[Task data Boundary: Start]
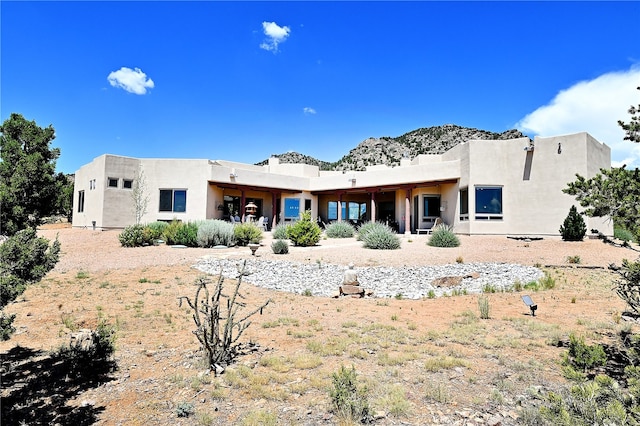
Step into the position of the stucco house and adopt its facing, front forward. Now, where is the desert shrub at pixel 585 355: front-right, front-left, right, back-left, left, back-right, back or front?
front

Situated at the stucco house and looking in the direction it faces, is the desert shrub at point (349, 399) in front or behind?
in front

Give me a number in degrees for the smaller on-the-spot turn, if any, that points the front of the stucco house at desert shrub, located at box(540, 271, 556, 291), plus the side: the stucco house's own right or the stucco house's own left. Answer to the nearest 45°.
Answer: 0° — it already faces it

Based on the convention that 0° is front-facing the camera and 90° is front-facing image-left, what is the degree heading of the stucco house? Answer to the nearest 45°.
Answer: approximately 0°

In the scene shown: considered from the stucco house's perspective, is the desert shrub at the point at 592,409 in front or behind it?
in front

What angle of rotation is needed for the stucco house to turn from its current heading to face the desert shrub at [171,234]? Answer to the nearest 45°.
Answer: approximately 45° to its right

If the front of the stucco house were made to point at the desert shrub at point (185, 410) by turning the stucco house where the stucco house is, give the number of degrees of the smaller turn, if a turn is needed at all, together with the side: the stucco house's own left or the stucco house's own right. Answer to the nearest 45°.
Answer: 0° — it already faces it

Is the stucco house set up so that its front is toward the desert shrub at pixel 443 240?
yes
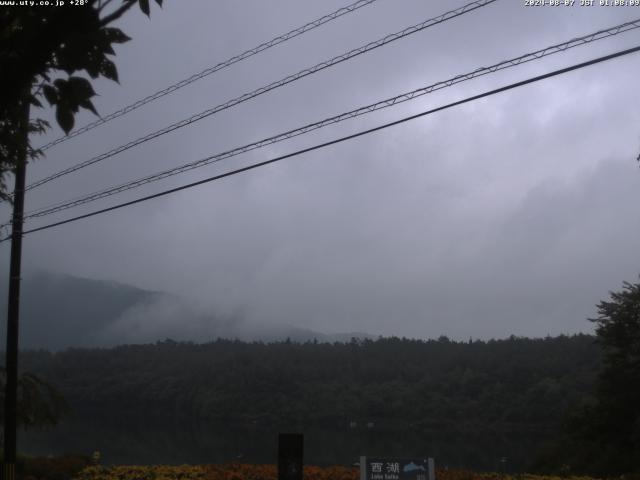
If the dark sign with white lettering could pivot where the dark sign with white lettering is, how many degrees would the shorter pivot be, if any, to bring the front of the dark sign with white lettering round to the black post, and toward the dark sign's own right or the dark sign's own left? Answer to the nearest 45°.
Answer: approximately 45° to the dark sign's own right

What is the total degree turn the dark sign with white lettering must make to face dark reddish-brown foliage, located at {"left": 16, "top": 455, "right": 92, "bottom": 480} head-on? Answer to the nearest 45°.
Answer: approximately 135° to its right

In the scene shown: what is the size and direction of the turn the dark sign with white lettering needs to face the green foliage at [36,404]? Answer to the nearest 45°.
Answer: approximately 135° to its right

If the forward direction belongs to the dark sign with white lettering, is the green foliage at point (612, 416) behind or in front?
behind

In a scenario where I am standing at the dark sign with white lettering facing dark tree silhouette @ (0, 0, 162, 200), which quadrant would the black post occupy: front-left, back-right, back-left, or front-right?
front-right

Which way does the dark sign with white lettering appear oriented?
toward the camera

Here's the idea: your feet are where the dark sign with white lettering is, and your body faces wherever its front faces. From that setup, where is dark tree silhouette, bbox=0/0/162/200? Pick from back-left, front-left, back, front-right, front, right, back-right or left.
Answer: front
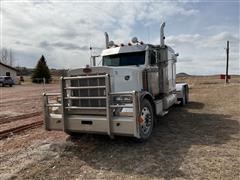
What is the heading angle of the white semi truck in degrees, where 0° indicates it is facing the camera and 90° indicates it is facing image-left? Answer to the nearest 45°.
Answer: approximately 45°
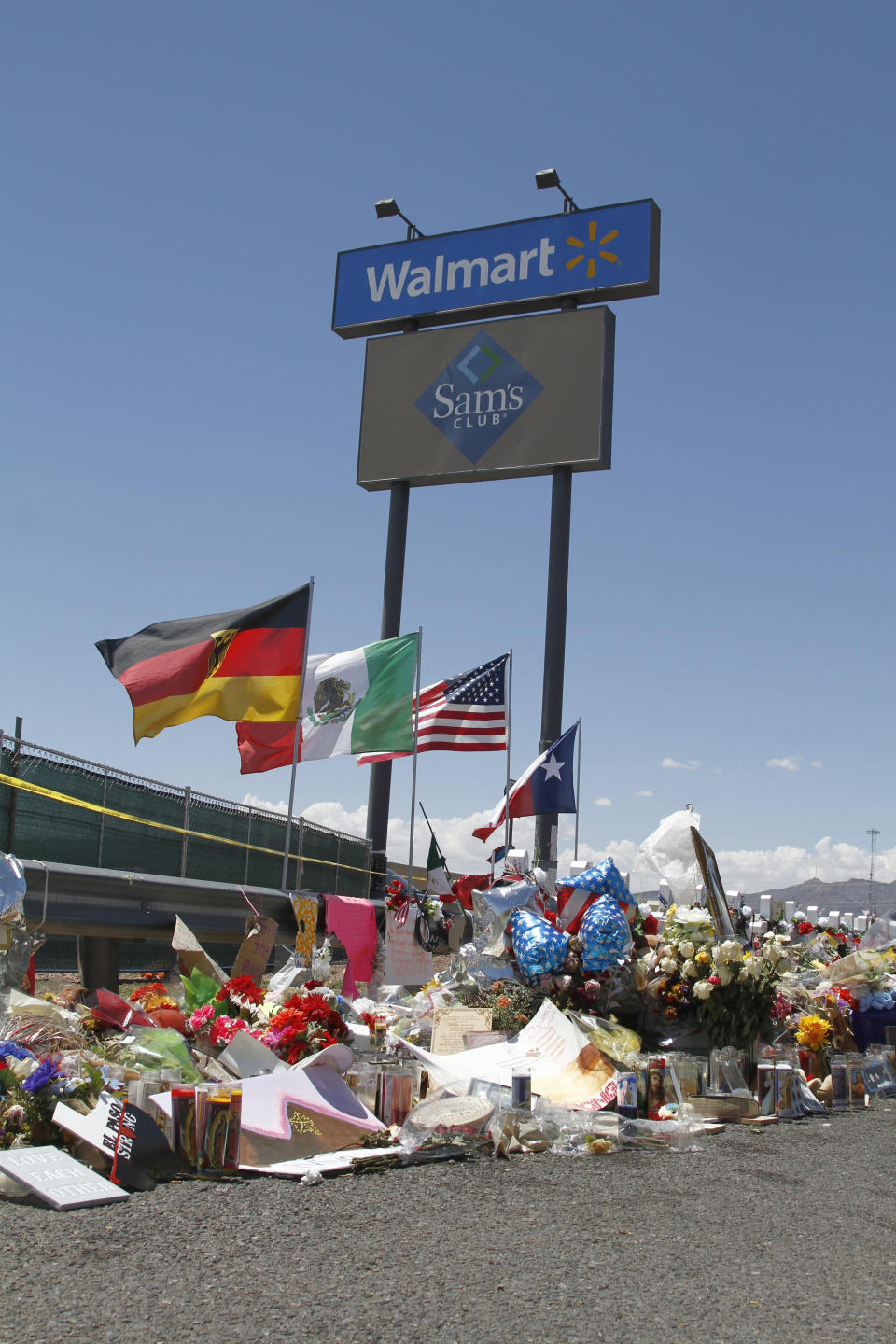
[Task data Boundary: End]
* Problem:
Please convert the lines, starting with the line containing "Here's the idea: your" and going on through the end, into a two-column CSV with the headers text and answer. Give one row per line paired with its answer, put each value in a quoted field with any line breaks turned into spaces, and leave the pictures out.

* Solution to this exercise:
text,answer
"Here's the idea: your feet are where the dark sign with white lettering is, and your body faces wherever its front faces. From that setup, where is dark tree silhouette, bbox=0/0/162/200? Pick from back-left, front-left, back, front-right, front, right, back-right or left. Answer:","front"
"What is the heading angle of the white semi truck in degrees, where 0° indicates it is facing the camera and 90° indicates it is facing image-left? Answer to the nearest 45°. Answer:","approximately 45°"